The court noted that before 2006, there was a circuit split over whether Federal Rule of Evidence 408, which deems evidence connected to settlement negotiations inadmissible for certain purposes, applied in criminal cases. That split, though, was resolved with the 2006 amendment to Rule 408, which added the following italicized language to the Rule:

(a) Prohibited uses.-Evidence of the following is not admissible on behalf of any party, when offered to prove liability for, invalidity of, or amount of a claim that was disputed as to validity or amount, or to impeach through a prior inconsistent statement or contradiction:

(1) furnishing or offering or promising to furnish-or accepting or offering or promising to accept-a valuable consideration in compromising or attempting to compromise the claim; and

(2) conduct or statements made in compromise negotiations regarding the claim, except when offered in a criminal case and the negotiations related to a claim by a public office or agency in the exercise of regulatory, investigative, or enforcement authority.

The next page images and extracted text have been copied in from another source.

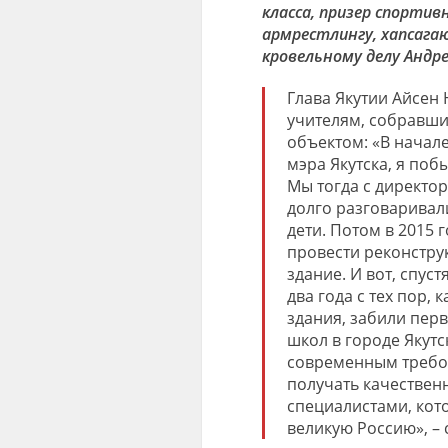
класса, призер спортив
армрестлингу, хапсагаю,
кровельному делу Андре
Глава Якутии Айсен
учителям, собравши
объектом: «В начале
мэра Якутска, я поб
Мы тогда с директо
долго разговаривали
дети. Потом в 2015 
провести реконстру
здание. И вот, спус
два года с тех пор, 
здания, забили перв
школ в городе Якутс
современным требо
получать качествен
специалистами, кото
великую Россию», – 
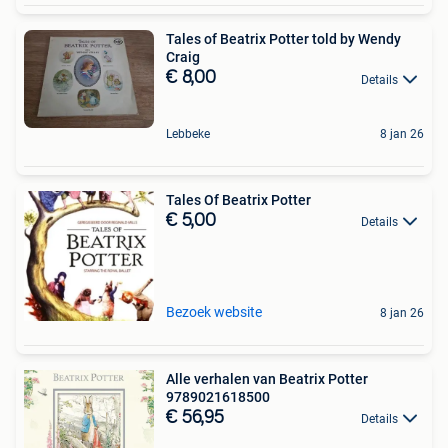
Tales of Beatrix Potter told by Wendy
Craig
€ 8,00
Details
Lebbeke
8 jan 26
Tales Of Beatrix Potter
€ 5,00
Details
Bezoek website
8 jan 26
Alle verhalen van Beatrix Potter
9789021618500
€ 56,95
Details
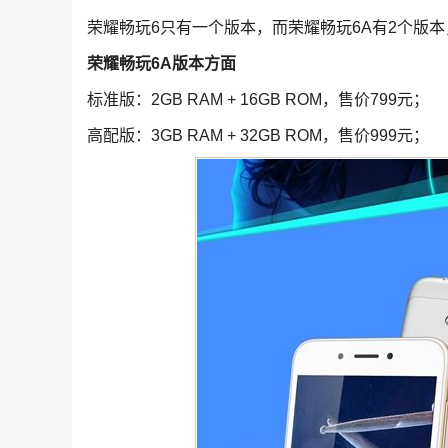
荣耀畅玩6只有一个版本，而荣耀畅玩6A有2个版
荣耀畅玩6A版本方面
标准版：2GB RAM + 16GB ROM，售价799元；
高配版：3GB RAM + 32GB ROM，售价999元；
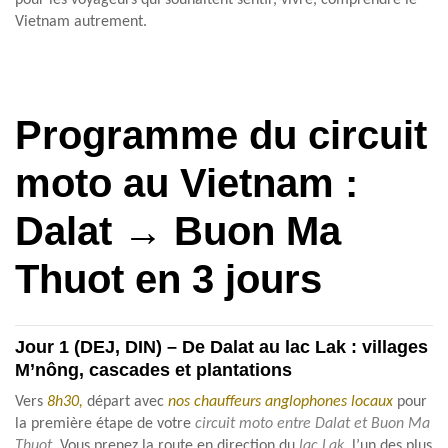
pour les voyageurs qui souhaitent sentir, vivre, comprendre le
Vietnam autrement.
Programme du c
ircuit
moto au Vietnam :
Dalat → Buon Ma
Thuot en 3 jours
Jour 1 (DEJ, DIN) – De Dalat au lac Lak : villages
M’nông, cascades et plantations
Vers
8h30,
départ avec
nos chauffeurs anglophones locaux
pour
la première étape de votre
circuit moto entre Dalat et Buon Ma
Thuot.
Vous prenez la route en direction du
lac Lak,
l’un des plus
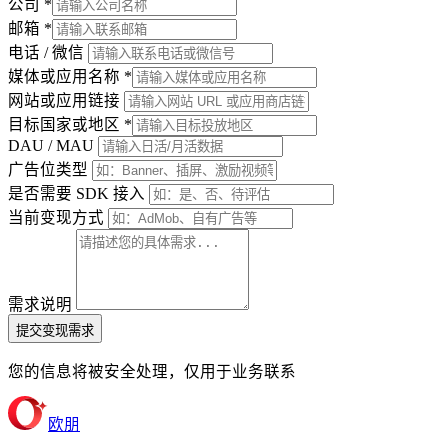
公司
*
邮箱
*
电话 / 微信
媒体或应用名称
*
网站或应用链接
目标国家或地区
*
DAU / MAU
广告位类型
是否需要 SDK 接入
当前变现方式
需求说明
提交变现需求
您的信息将被安全处理，仅用于业务联系
欧朋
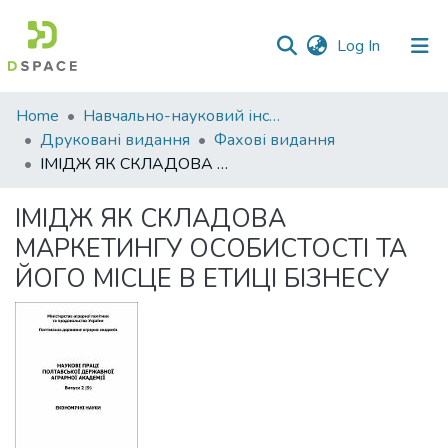
(current)
Log In
Communities
Home
Навчально-науковий інститут економіки, управління, права та інформаційних технологій
&
Друковані видання
Фахові видання
Collections
ІМІДЖ ЯК СКЛАДОВА МАРКЕТИНГУ ОСОБИСТОСТІ ТА ЙОГО МІСЦЕ В ЕТИЦІ БІЗНЕСУ
All of DSpace
ІМІДЖ ЯК СКЛАДОВА
МАРКЕТИНГУ ОСОБИСТОСТІ ТА
Statistics
ЙОГО МІСЦЕ В ЕТИЦІ БІЗНЕСУ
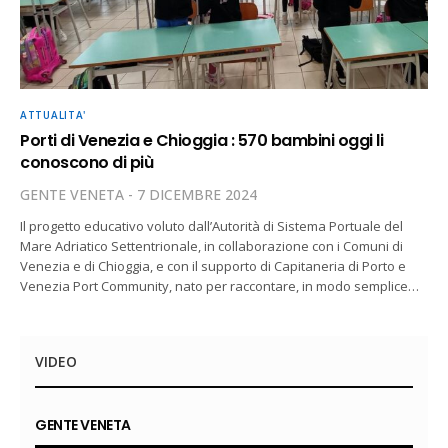
ATTUALITA'
Porti di Venezia e Chioggia : 570 bambini oggi li
conoscono di più
GENTE VENETA
7 DICEMBRE 2024
Il progetto educativo voluto dall’Autorità di Sistema Portuale del
Mare Adriatico Settentrionale, in collaborazione con i Comuni di
Venezia e di Chioggia, e con il supporto di Capitaneria di Porto e
Venezia Port Community, nato per raccontare, in modo semplice…
VIDEO
GENTE VENETA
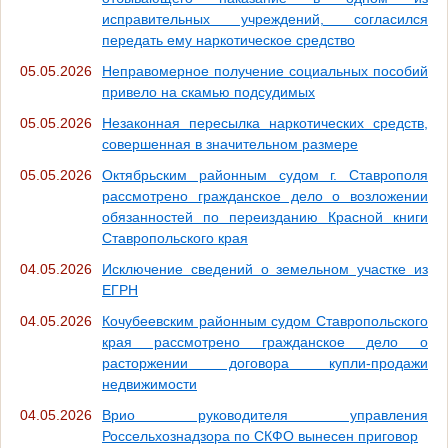
исправительных учреждений, согласился
передать ему наркотическое средство
05.05.2026
Неправомерное получение социальных пособий
привело на скамью подсудимых
05.05.2026
Незаконная пересылка наркотических средств,
совершенная в значительном размере
05.05.2026
Октябрьским районным судом г. Ставрополя
рассмотрено гражданское дело о возложении
обязанностей по переизданию Красной книги
Ставропольского края
04.05.2026
Исключение сведений о земельном участке из
ЕГРН
04.05.2026
Кочубеевским районным судом Ставропольского
края рассмотрено гражданское дело о
расторжении договора купли-продажи
недвижимости
04.05.2026
Врио руководителя управления
Россельхознадзора по СКФО вынесен приговор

(b) Permitted uses.-This rule does not require exclusion if the evidence is offered for purposes not prohibited by subdivision (a). Examples of permissible purposes include proving a witness's bias or prejudice; negating a contention of undue delay; and proving an effort to obstruct a criminal investigation or prosecution.  

According to the Eastern District of Pennsylvania, two things convinced it that this amendment made it clear that Rule 408 applies in criminal cases. First, the Advisory Committee Note to the amended Rule indicated that "statements made during compromise negotiations of other disputed claims are not admissible in subsequent criminal litigation, when offered to prove liability for, invalidity of, or amount of those claims." Second, even several courts which had previously found Rule 408 inapplicable in criminal cases before the 2006 amendment have now changed their tunes, with some noting that the creation of the partial exemption in subsection (2) in criminal cases "would be nonsensical unless the rule pertains to both civil and criminal cases."

And, according to the court, the problem for the prosecution was that the subject settlement evidence in Davis was evidence of settlement negotiations between private parties, meaning that the partial exception in subsection (2) was inapplicable. The prosecution, however, argued that it was offering this settlement evidence to prove permissible purposes under Rule 408

(1) to show lack of mistake, in that defendant frequently attempted to blame others for his failure to purchase insurance or bonds with premiums paid by victims, and (2) to show that defendant's motive for defrauding subsequent clients was, in part, to obtain money to repay Regency Oaks under the agreement.

The court agreed that these were permissible purposes but still found that the evidence was inadmissible under Federal Rule of Evidence 403 because its probative value was substantially outweighed by the danger of unfair prejudice. According to the court,

on the present state of the record, the probative value of the Regency Oaks agreement is substantially outweighed by the danger of unfair prejudice. This ruling is based on the risk that a jury will view the agreement as a confession of liability and guilt, regardless of the purpose for which the evidence is received. As the Fifth Circuit observed in United States v. Hays, "the potential impact of evidence regarding a settlement agreement with regard to a determination of liability is profound. It does not tax the imagination to envision the juror who retires to deliberate with the notion that if the defendant[] had done nothing wrong, [he] would not have paid the money back."...Measured against the government's need for the challenged evidence-particularly in light of the other evidence of the scheme to defraud-this potential prejudicial effect weighs heavily....Even a carefully crafted limiting instruction might not eliminate the prejudicial effect of the agreement. Thus, the defendant's Motion in Limine is granted as to the Regency Oaks settlement agreement, and the government is precluded from presenting evidence of the agreement at trial.